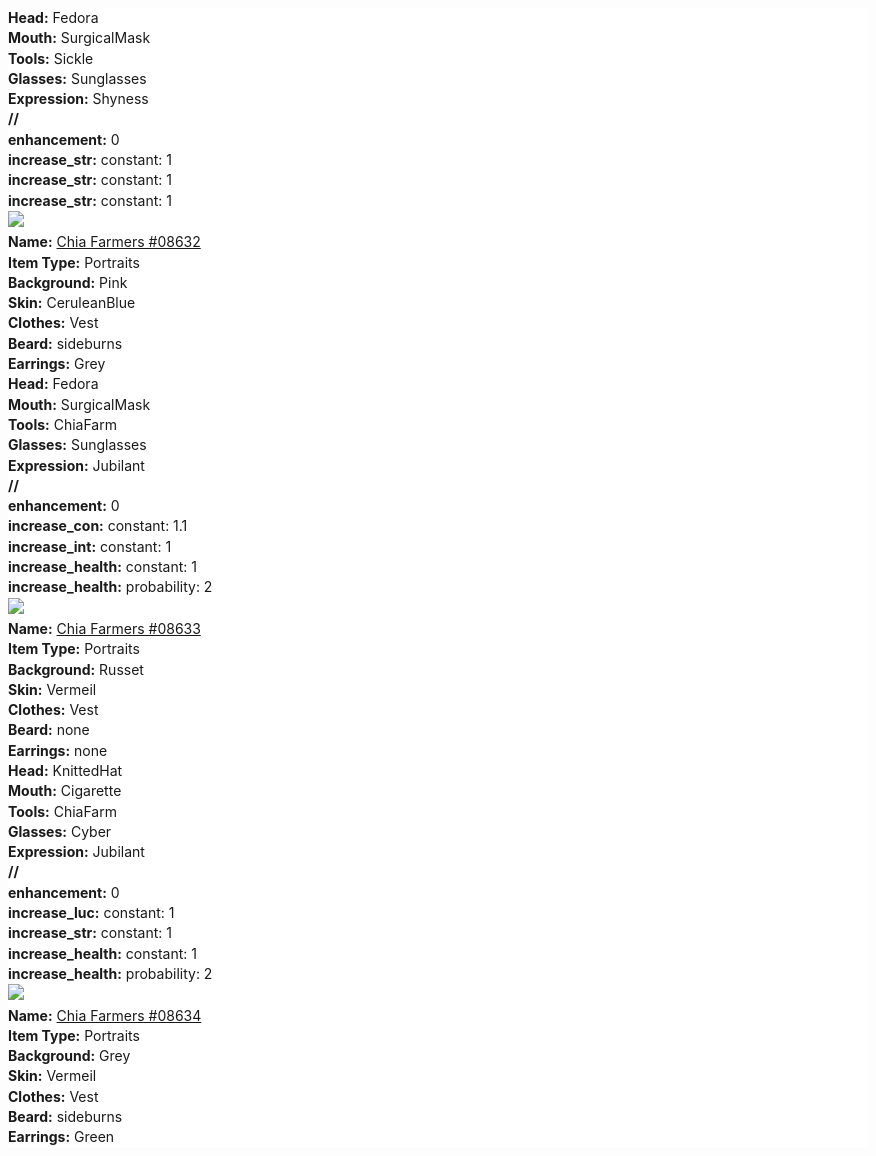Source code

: <div><strong>Head:</strong> Fedora</div>
<div><strong>Mouth:</strong> SurgicalMask</div>
<div><strong>Tools:</strong> Sickle</div>
<div><strong>Glasses:</strong> Sunglasses</div>
<div><strong>Expression:</strong> Shyness</div>
<div><strong>//</strong></div><div><strong>enhancement:</strong> 0</div>
<div><strong>increase_str:</strong> constant: 1</div>
<div><strong>increase_str:</strong> constant: 1</div>
<div><strong>increase_str:</strong> constant: 1</div>
</div>
<div class="item_thumbnail">
<a href="https://mintgarden.io/nfts/nft1xe3dezgknrz4z58v79lceu78dc7uhg06k6yhkws64d3wsvvw38wqfnc6md"><img loading="lazy" src="https://assets.mainnet.mintgarden.io/thumbnails/142d020b451013652ed009a411546177cc3535642b69ff045298f0e2456c844c.webp"></a>
<div><strong>Name:</strong> <a href="https://mintgarden.io/nfts/nft1xe3dezgknrz4z58v79lceu78dc7uhg06k6yhkws64d3wsvvw38wqfnc6md">Chia Farmers #08632</a></div>
<div><strong>Item Type:</strong> Portraits</div>
<div><strong>Background:</strong> Pink</div>
<div><strong>Skin:</strong> CeruleanBlue</div>
<div><strong>Clothes:</strong> Vest</div>
<div><strong>Beard:</strong> sideburns</div>
<div><strong>Earrings:</strong> Grey</div>
<div><strong>Head:</strong> Fedora</div>
<div><strong>Mouth:</strong> SurgicalMask</div>
<div><strong>Tools:</strong> ChiaFarm</div>
<div><strong>Glasses:</strong> Sunglasses</div>
<div><strong>Expression:</strong> Jubilant</div>
<div><strong>//</strong></div><div><strong>enhancement:</strong> 0</div>
<div><strong>increase_con:</strong> constant: 1.1</div>
<div><strong>increase_int:</strong> constant: 1</div>
<div><strong>increase_health:</strong> constant: 1</div>
<div><strong>increase_health:</strong> probability: 2</div>
</div>
<div class="item_thumbnail">
<a href="https://mintgarden.io/nfts/nft1hzgm8e2vmlmglxv6dj4fsk8gw359va4er8azrcsrn290a20u3q4q5k0xxx"><img loading="lazy" src="https://assets.mainnet.mintgarden.io/thumbnails/2775356436936d779d2eed7fd706daf6b0d43aa1c7fa59c9942f3b22ac7a31e7.webp"></a>
<div><strong>Name:</strong> <a href="https://mintgarden.io/nfts/nft1hzgm8e2vmlmglxv6dj4fsk8gw359va4er8azrcsrn290a20u3q4q5k0xxx">Chia Farmers #08633</a></div>
<div><strong>Item Type:</strong> Portraits</div>
<div><strong>Background:</strong> Russet</div>
<div><strong>Skin:</strong> Vermeil</div>
<div><strong>Clothes:</strong> Vest</div>
<div><strong>Beard:</strong> none</div>
<div><strong>Earrings:</strong> none</div>
<div><strong>Head:</strong> KnittedHat</div>
<div><strong>Mouth:</strong> Cigarette</div>
<div><strong>Tools:</strong> ChiaFarm</div>
<div><strong>Glasses:</strong> Cyber</div>
<div><strong>Expression:</strong> Jubilant</div>
<div><strong>//</strong></div><div><strong>enhancement:</strong> 0</div>
<div><strong>increase_luc:</strong> constant: 1</div>
<div><strong>increase_str:</strong> constant: 1</div>
<div><strong>increase_health:</strong> constant: 1</div>
<div><strong>increase_health:</strong> probability: 2</div>
</div>
<div class="item_thumbnail">
<a href="https://mintgarden.io/nfts/nft175pam35ucunavz5qq54dd4lm30gplqg9vdfg6737m3uewxqvxu9q6erzjs"><img loading="lazy" src="https://assets.mainnet.mintgarden.io/thumbnails/b3608371da848dd2f088e523f1525d7c3bfc5414a9e8f68100ebfd26d65d84dc.webp"></a>
<div><strong>Name:</strong> <a href="https://mintgarden.io/nfts/nft175pam35ucunavz5qq54dd4lm30gplqg9vdfg6737m3uewxqvxu9q6erzjs">Chia Farmers #08634</a></div>
<div><strong>Item Type:</strong> Portraits</div>
<div><strong>Background:</strong> Grey</div>
<div><strong>Skin:</strong> Vermeil</div>
<div><strong>Clothes:</strong> Vest</div>
<div><strong>Beard:</strong> sideburns</div>
<div><strong>Earrings:</strong> Green</div>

TASK PROMPT:
Count the lines in the records above that contain the string "loading", matching case exactly, and reply with only the number.

OUTPUT BELOW:
3